Latitude and longitude coordinates are an essential addition to your textual data to ensure you can represent your text with points on a map. Often, digital map makers will add separate latitude and longitude columns to their spreadsheet.

If you are manually copying or entering coordinates, be careful not to transpose numbers or leave out a minus sign. This may place your location on the other side of the globe.

Getting Coordinates

Geocoding: a computational process of transforming a description of a location, such as an address or place name, into geographic coordinates.

Coordinate format: You will want your coordinates in decimals rather than degrees. Below are examples for Firestone Library:

  • Decimals: 40.34972638362372, -74.6574238318438
  • Degrees: 40°20’59.013”, -74°39’26.7264”

Geocoding Workflow

Step 1: Open Google Earth

Access the Google Earth web tool. If you are having trouble with the web tool, you can download Google Earth desktop pro as an alternative.

Step 2: Upload Basemap

  1. Copy tiles url (under map services) in MapWarper.
  2. In Google Earth, click + and then select tile overlay.
  3. In the left popup box:
    • Copy and past MapWarper url to overlay URL pattern.
    • Add a title for your map.
    • Click view.
  4. Zoom in to area to make sure map is properly displaying.
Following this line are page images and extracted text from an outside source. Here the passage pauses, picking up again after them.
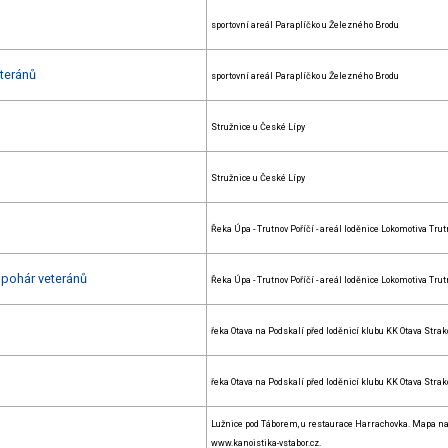
sportovní areál Paraplíčko u Železného Brodu
eteránů
sportovní areál Paraplíčko u Železného Brodu
Stružnice u České Lípy
Stružnice u České Lípy
Řeka Úpa - Trutnov Poříčí - areál loděnice Lokomotiva Trut
ý pohár veteránů
Řeka Úpa - Trutnov Poříčí - areál loděnice Lokomotiva Trut
řeka Otava na Podskalí před loděnicí klubu KK Otava Stra
řeka Otava na Podskalí před loděnicí klubu KK Otava Stra
Lužnice pod Táborem, u restaurace Harrachovka. Mapa n
www.kanoistika-vstabor.cz.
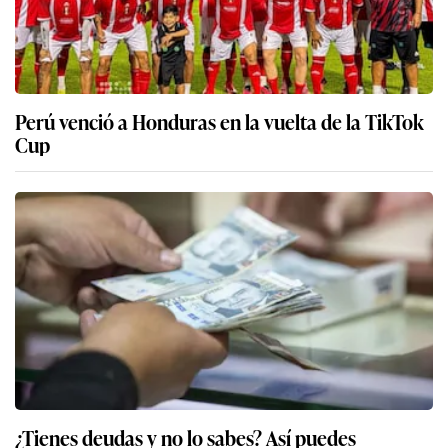
Perú venció a Honduras en la vuelta de la TikTok
Cup
¿Tienes deudas y no lo sabes? Así puedes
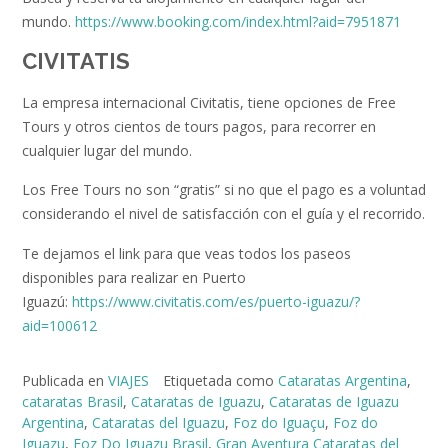
mundo.
https://www.booking.com/index.html?aid=7951871
CIVITATIS
La empresa internacional Civitatis, tiene opciones de Free
Tours y otros cientos de tours pagos, para recorrer en
cualquier lugar del mundo.
Los Free Tours no son “gratis” si no que el pago es a voluntad
considerando el nivel de satisfacción con el guía y el recorrido.
Te dejamos el link para que veas todos los paseos
disponibles para realizar en Puerto
Iguazú:
https://www.civitatis.com/es/puerto-iguazu/?
aid=100612
Publicada en
VIAJES
Etiquetada como
Cataratas Argentina
,
cataratas Brasil
,
Cataratas de Iguazu
,
Cataratas de Iguazu
Argentina
,
Cataratas del Iguazu
,
Foz do Iguaçu
,
Foz do
Iguazu
,
Foz Do Iguazu Brasil
,
Gran Aventura Cataratas del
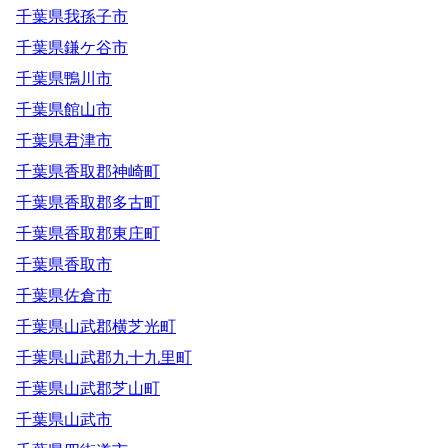
千葉県我孫子市
千葉県鎌ケ谷市
千葉県鴨川市
千葉県館山市
千葉県君津市
千葉県香取郡神崎町
千葉県香取郡多古町
千葉県香取郡東庄町
千葉県香取市
千葉県佐倉市
千葉県山武郡横芝光町
千葉県山武郡九十九里町
千葉県山武郡芝山町
千葉県山武市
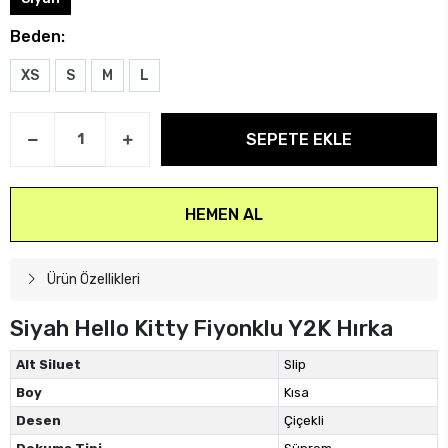
Beden:
XS
S
M
L
SEPETE EKLE
HEMEN AL
Ürün Özellikleri
Siyah Hello Kitty Fiyonklu Y2K Hırka
Alt Siluet
Slip
Boy
Kısa
Desen
Çiçekli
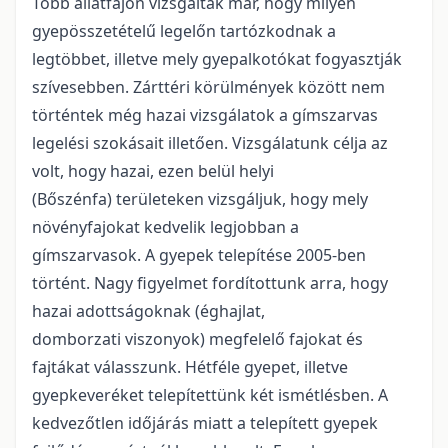
Több állatfajon vizsgálták már, hogy milyen
gyepösszetételű legelőn tartózkodnak a
legtöbbet, illetve mely gyepalkotókat fogyasztják
szívesebben. Zárttéri körülmények között nem
történtek még hazai vizsgálatok a gímszarvas
legelési szokásait illetően. Vizsgálatunk célja az
volt, hogy hazai, ezen belül helyi
(Bőszénfa) területeken vizsgáljuk, hogy mely
növényfajokat kedvelik legjobban a
gímszarvasok. A gyepek telepítése 2005-ben
történt. Nagy figyelmet fordítottunk arra, hogy
hazai adottságoknak (éghajlat,
domborzati viszonyok) megfelelő fajokat és
fajtákat válasszunk. Hétféle gyepet, illetve
gyepkeveréket telepítettünk két ismétlésben. A
kedvezőtlen időjárás miatt a telepített gyepek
Step 3: View Troubleshooting

If your georeferenced map is not showing properly, review possible default view settings in Google Earth that may obscure your map.

  1. Click view in top navigation.
  2. Click layers.
  3. Toggle different features and make sure different 3D objects are off.

Step 4: Find Coordinates

Because we are dealing with a historic map of a neighborhood that no longer exists, we cannot use addresses and therefore cannot use a geocoding tool to automate the collection of coordinates for our research objects.

  1. At the left navigation window of Google Earth, click the folder icon.
  2. Name the folder object points and then exit the popup.
  3. Find and click add placemark button.
  4. Click the point on the georeferenced map that you would like to add to the map.
  5. Title the new placemark. If you are following along, add the placemark number from the original map.
  6. Repeat until you have marked all research objects on the georeferenced map.

Step 5: Download and Review KML File

  1. Download KML file from Google Earth. Click File in the navigation and then click export as KML file.
  2. Open VS Code, then click Open File and find the downloaded KML file. It should be in your download folder.
  3. The KML file is more generally an XML file which follows a tree-like structure. This is all the data from Google Earth. We’re just interested in points so scroll down to the folder element which looks like <folder> and then find <placemark>.

Step 6: Extract Coordinates from KML File

  1. Find the title of your first object under <placemark> and within the <name></name> element.
  2. Then, within that same <placemark> element, find the <latitude> and <longitude> elements. Copy the corresponding latitude and longitude to the corresponding columns in your spreadsheet. Avoid copying unnecessary white space.
  3. Repeat for each object. Be mindful of which element nesting you are in so that you copy the correct coordinates.

While we are doing this manually, you can perform this programmatically by writing a short script to find each lat and long in the KML file and extract and write the coordinates into a csv. This is more advanced and beyond the scope of this series.

Step 7: Review CSV

  1. Upload your updated CSV to OpenRefine
  2. Facet your coordinate columns to see if there are any

Before Next Session

  1. If you have not already, create a GitHub account.
  2. Complete addition of coordinates to your dataset.
  3. Complete further wrangling of your data to ensure it will be useable in a mapping platform.
  4. Attend office hours if you would like. These will be held September 29 and October 1 from 10:30am-noon. This is a great opportunity to bring questions or co-work on your project with other participants.